The following is a summary of “Clinical Efficacy and Whole-Exome Sequencing of Liquid Biopsies in a Phase IB/II Study of Bazedoxifene and Palbociclib in Advanced Hormone Receptor–Positive Breast Cancer” published in the December 2022 issue of Oncology by Tsuji et al.

In advanced hormone receptor positive/hER2- negative (HR+/HER2) breast cancer, sensitivity to endocrine therapy (ET) is essential for the therapeutic benefit from the combination of palbociclib plus ET. Bazedoxifene is an ER (estrogen receptor) selective modulator and degrader that has shown effectiveness in preclinical models of endocrine-resistant breast cancer, particularly those with ESR1 mutations. Bazadoxifene was found to have a favorable safety profile in clinical investigations, including healthy females.

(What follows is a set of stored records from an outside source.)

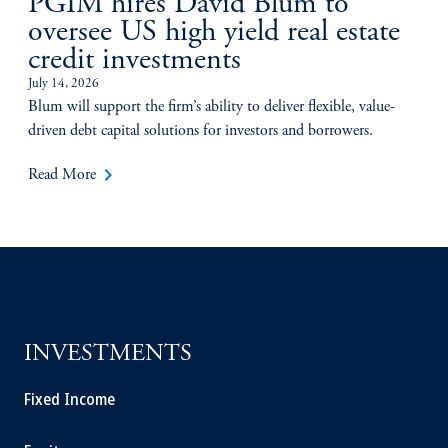
PGIM hires David Blum to
oversee US high yield real estate
credit investments
July 14, 2026
Blum will support the firm’s ability to deliver flexible, value-
driven debt capital solutions for investors and borrowers.
keyboard_arrow_right
Read More
INVESTMENTS
Fixed Income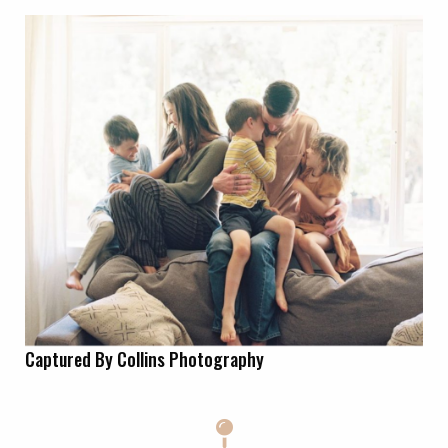
Captured By Collins Photography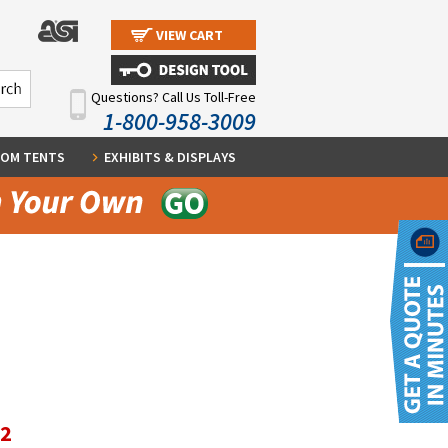
VIEW CART
Questions? Call Us Toll-Free
1-800-958-3009
OM TENTS
EXHIBITS & DISPLAYS
12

Patients with HR+/HER2 metastatic breast cancer who had progressed on earlier ET were enrolled in a phase Ib/II study of bazedoxifene plus palbociclib (N=36; NCT02448771). Clinical benefit was shown in 33.0% of patients, and the safety profile was consistent with that of prior studies evaluating palbociclib monotherapy. Median progression-free survival (PFS) (95% CI) was 3.6 months. At baseline, having a mutation in PIK3CA that activates the protein was linked to a shorter (HR=4.4; 95% CI, 1.5-13; P=0.0026), while having a mutation in ESR1 that activates the protein had no effect on PFS. 

Whole-exome sequencing (WES; N=68 plasma samples) of circulating tumor DNA throughout time shed light on tumor heterogeneity and subclonal genetic evolution and revealed treatment-relevant mutations that arose as a result of treatment. Patient populations with advanced HR+/HER2 breast cancer that has been through extensive prior treatment nevertheless benefit clinically from the combination of palbociclib and bazedoxifene, and do so with an acceptable safety profile. Based on these findings, further examination of bazedoxifene in breast cancer is warranted.